M. A a été admis au bénéfice de l'aide juridictionnelle totale par une décision du 24 novembre 2023.

Vu les autres pièces du dossier.

Vu :

- la loi n° 91-647 du 10 juillet 1991 ;

- le code de justice administrative.

Considérant ce qui suit :

1. Aux termes de l'article R. 222-1 du code de justice administrative : " () les présidents de formation de jugement des tribunaux () peuvent, par ordonnance : () / 3° Constater qu'il n'y a pas lieu de statuer sur une requête () / 5° Statuer sur les requêtes qui ne présentent plus à juger de questions autres que la condamnation prévue à l'article L. 761-1 ou la charge des dépens () ".

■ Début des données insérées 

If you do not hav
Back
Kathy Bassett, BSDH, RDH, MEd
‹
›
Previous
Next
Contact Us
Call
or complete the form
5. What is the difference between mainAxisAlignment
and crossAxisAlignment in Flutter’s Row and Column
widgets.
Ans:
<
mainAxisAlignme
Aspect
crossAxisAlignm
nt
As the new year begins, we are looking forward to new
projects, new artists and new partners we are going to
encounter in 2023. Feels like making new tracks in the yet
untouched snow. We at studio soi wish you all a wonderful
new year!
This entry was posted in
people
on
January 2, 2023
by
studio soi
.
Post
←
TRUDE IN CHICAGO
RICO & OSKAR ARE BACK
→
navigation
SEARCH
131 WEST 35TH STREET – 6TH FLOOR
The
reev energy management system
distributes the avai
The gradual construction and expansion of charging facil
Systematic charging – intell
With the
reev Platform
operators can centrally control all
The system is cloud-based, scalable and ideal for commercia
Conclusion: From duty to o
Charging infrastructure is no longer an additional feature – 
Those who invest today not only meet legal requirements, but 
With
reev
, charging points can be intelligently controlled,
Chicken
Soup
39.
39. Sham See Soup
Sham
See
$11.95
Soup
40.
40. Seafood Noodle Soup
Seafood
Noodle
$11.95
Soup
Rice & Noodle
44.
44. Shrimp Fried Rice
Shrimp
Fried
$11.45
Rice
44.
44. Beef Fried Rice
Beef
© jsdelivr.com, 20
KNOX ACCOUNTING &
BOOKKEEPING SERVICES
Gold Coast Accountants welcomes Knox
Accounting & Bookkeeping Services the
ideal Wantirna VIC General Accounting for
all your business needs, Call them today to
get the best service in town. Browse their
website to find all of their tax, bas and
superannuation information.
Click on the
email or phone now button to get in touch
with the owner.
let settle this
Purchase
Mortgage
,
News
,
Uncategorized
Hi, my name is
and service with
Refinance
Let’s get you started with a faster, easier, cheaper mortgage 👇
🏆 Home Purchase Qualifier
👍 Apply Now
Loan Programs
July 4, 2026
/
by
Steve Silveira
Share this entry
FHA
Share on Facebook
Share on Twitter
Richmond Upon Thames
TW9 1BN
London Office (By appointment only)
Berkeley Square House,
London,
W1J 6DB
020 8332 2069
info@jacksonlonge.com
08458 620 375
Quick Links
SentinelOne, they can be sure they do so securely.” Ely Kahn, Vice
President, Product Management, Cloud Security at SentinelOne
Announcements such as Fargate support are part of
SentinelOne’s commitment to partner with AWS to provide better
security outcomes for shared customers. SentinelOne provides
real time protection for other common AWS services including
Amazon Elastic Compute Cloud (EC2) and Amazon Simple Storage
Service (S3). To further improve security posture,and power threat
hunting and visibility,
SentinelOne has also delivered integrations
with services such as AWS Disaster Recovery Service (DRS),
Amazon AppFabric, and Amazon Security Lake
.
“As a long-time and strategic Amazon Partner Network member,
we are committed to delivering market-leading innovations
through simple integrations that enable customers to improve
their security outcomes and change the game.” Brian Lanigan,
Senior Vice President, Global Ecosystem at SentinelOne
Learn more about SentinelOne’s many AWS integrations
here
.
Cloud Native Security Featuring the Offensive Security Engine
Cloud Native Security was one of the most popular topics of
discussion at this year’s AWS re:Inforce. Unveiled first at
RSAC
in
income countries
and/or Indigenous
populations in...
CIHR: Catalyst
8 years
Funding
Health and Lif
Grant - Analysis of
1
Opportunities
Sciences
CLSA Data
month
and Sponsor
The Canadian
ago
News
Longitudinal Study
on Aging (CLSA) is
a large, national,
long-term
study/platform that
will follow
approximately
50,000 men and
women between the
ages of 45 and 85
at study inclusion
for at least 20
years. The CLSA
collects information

2. Il ressort des pièces du dossier que, postérieurement à l'introduction de la requête, la préfète du Loiret a délivré une carte de séjour temporaire à M. A. Par suite, les conclusions de la requête à fin d'annulation et d'injonction ont perdu leur objet. Il n'y a dès lors plus lieu d'y statuer.

3. M. A a obtenu le bénéfice de l'aide juridictionnelle. Par suite, son avocate peut se prévaloir des dispositions de l'article 37 de la loi du 10 juillet 1991. Il y a lieu, dans les circonstances de l'espèce, de mettre à la charge de l'Etat le versement de la somme de 1 200 euros à Me Madrid, dans les conditions prévues par ces dispositions.

O R D O N N E :

Article 1er : Il n'y a pas lieu de statuer sur les conclusions de la requête à fin d'annulation et d'injonction.

Article 2 : L'Etat versera à Me Madrid, avocate de M. A, une somme de 1 200 euros dans les conditions prévues par l'article 37 de la loi du 10 juillet 1991.

Article 3 : La présente ordonnance sera notifiée à M. B A et à la préfète du Loiret.

Fait à Orléans, le 21 novembre 2024.

Le président,

Frédéric DORLENCOURT

La République mande et ordonne à la préfète du Loiret en ce qui la concerne ou à tous commissaires de justice à ce requis en ce qui concerne les voies de droit commun contre les parties privées, de pourvoir à l'exécution de la présente décision.